STATED TASK -> Copy the listing below word for word, starting at its first line and ending with the line that contains "genus: Syzygium", including that line.

SOURCE MATERIAL ->
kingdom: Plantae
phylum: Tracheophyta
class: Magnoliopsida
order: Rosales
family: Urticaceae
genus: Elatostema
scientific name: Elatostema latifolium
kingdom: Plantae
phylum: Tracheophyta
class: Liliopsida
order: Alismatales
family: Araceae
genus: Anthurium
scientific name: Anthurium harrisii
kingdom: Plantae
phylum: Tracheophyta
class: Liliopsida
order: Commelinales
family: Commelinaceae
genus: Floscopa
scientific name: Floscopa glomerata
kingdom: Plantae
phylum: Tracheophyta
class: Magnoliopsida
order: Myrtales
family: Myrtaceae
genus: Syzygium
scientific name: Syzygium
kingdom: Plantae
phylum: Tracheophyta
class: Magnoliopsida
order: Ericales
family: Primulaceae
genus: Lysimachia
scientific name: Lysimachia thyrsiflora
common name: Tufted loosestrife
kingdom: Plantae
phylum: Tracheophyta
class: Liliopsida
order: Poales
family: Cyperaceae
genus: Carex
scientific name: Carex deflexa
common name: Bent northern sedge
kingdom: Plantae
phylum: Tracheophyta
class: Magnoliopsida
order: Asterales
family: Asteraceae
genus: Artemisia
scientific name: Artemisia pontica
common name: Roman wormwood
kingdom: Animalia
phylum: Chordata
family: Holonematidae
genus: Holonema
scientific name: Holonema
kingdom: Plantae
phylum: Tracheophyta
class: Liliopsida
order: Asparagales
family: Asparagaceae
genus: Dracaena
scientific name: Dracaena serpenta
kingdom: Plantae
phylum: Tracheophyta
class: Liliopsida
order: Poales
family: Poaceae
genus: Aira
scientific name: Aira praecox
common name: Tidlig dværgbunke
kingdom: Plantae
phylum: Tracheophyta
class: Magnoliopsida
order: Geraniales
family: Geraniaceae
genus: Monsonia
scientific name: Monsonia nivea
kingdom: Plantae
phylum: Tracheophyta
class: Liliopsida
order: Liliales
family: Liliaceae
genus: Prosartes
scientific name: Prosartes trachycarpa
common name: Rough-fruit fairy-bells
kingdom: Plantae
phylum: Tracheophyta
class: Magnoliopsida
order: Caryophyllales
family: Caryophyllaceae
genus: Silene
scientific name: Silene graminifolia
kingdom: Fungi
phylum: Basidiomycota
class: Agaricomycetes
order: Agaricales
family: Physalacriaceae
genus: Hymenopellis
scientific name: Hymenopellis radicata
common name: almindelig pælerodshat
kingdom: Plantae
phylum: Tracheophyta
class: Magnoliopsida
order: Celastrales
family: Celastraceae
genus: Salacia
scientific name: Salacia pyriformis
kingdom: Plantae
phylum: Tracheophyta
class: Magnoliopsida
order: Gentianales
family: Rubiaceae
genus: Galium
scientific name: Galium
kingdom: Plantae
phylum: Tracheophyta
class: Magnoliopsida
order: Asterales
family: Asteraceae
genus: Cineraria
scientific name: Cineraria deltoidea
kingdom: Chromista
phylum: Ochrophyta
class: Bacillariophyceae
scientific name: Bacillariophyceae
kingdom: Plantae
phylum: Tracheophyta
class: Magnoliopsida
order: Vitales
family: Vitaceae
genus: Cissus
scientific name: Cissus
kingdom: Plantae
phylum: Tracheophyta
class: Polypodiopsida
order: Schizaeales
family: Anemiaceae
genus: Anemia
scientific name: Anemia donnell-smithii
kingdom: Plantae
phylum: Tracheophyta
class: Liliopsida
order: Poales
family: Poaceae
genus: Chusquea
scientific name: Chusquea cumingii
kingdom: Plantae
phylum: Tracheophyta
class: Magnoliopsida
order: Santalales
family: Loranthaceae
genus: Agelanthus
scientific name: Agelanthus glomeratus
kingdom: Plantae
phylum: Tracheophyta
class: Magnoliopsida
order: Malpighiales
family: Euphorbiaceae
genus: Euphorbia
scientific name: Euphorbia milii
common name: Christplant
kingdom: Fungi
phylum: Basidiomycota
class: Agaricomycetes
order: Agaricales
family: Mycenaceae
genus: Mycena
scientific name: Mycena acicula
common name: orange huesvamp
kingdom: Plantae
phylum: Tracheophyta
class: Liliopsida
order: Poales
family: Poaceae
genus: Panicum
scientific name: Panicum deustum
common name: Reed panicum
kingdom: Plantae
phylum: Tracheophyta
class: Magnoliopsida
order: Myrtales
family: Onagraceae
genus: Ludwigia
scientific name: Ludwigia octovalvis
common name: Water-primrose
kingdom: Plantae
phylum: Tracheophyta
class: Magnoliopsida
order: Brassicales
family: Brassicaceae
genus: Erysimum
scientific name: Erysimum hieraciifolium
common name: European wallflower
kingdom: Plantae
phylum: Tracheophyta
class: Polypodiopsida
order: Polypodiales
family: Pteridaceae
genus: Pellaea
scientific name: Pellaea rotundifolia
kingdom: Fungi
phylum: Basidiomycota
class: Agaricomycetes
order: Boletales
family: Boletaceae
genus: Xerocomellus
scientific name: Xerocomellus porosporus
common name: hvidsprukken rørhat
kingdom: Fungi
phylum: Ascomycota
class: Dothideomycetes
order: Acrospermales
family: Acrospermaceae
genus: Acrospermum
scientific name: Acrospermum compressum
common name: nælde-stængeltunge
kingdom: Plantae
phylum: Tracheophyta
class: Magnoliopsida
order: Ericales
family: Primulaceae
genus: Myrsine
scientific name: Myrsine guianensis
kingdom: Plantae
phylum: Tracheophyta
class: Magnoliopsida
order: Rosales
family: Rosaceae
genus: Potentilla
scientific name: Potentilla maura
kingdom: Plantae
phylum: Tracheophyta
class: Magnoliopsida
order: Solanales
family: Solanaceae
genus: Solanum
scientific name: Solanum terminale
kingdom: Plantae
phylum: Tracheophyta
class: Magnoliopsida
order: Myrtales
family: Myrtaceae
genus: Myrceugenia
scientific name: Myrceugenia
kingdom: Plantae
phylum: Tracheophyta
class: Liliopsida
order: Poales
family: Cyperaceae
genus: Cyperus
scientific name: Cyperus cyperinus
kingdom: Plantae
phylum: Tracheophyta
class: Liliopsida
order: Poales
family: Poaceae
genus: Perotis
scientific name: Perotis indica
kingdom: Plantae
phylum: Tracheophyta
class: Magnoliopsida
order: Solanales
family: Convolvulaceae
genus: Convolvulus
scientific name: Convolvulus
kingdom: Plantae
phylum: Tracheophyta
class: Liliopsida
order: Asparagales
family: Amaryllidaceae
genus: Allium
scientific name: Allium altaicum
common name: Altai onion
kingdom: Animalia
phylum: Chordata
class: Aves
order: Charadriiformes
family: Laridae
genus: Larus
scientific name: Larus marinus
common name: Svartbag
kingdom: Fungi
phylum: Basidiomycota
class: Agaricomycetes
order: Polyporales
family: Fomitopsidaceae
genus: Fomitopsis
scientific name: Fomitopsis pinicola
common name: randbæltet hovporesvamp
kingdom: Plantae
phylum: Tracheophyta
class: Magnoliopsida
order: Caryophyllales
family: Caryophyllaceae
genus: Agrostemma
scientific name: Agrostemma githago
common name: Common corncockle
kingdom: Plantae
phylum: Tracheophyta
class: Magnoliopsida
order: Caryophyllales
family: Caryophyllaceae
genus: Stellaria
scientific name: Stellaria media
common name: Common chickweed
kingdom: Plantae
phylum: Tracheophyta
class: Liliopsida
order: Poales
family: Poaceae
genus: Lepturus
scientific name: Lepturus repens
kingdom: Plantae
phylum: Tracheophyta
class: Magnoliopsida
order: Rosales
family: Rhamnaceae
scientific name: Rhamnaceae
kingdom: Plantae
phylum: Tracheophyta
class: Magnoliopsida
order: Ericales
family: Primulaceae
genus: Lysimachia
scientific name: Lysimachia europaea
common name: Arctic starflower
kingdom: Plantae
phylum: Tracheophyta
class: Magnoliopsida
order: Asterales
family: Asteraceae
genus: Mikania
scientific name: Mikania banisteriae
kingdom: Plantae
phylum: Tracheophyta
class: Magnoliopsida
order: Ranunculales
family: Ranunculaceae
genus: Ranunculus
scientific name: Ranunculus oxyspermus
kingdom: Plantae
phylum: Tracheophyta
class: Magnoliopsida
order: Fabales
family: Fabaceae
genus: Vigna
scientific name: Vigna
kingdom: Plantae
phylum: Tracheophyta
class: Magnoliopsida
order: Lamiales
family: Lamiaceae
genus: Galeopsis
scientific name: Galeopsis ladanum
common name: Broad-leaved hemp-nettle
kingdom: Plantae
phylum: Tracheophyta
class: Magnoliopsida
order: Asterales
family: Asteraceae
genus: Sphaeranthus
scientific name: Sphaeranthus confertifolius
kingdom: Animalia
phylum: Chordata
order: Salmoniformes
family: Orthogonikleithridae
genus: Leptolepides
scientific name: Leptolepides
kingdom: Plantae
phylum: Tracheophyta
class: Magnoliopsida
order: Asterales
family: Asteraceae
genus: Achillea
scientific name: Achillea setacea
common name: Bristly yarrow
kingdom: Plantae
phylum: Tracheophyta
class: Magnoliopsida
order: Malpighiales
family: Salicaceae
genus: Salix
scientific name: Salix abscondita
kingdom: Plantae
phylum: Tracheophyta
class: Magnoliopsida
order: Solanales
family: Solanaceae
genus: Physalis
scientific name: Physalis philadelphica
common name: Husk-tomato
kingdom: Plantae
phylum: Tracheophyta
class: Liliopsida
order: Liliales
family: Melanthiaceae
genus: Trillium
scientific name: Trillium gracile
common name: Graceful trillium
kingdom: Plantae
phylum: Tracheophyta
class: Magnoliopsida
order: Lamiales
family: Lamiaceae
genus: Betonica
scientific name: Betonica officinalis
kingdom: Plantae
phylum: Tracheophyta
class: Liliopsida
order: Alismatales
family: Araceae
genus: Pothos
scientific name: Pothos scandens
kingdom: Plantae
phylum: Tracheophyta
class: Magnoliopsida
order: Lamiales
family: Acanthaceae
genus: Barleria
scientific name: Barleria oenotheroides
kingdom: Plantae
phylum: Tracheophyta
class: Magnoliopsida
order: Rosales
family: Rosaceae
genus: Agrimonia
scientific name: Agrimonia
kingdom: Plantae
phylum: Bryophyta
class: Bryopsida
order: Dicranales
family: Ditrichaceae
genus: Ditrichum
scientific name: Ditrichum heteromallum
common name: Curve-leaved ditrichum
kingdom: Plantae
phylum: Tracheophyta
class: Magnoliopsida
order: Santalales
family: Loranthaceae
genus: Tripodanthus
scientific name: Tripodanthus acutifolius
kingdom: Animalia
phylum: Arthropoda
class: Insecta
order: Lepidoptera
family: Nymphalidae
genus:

SOLUTION BELOW ->
kingdom: Plantae
phylum: Tracheophyta
class: Magnoliopsida
order: Rosales
family: Urticaceae
genus: Elatostema
scientific name: Elatostema latifolium
kingdom: Plantae
phylum: Tracheophyta
class: Liliopsida
order: Alismatales
family: Araceae
genus: Anthurium
scientific name: Anthurium harrisii
kingdom: Plantae
phylum: Tracheophyta
class: Liliopsida
order: Commelinales
family: Commelinaceae
genus: Floscopa
scientific name: Floscopa glomerata
kingdom: Plantae
phylum: Tracheophyta
class: Magnoliopsida
order: Myrtales
family: Myrtaceae
genus: Syzygium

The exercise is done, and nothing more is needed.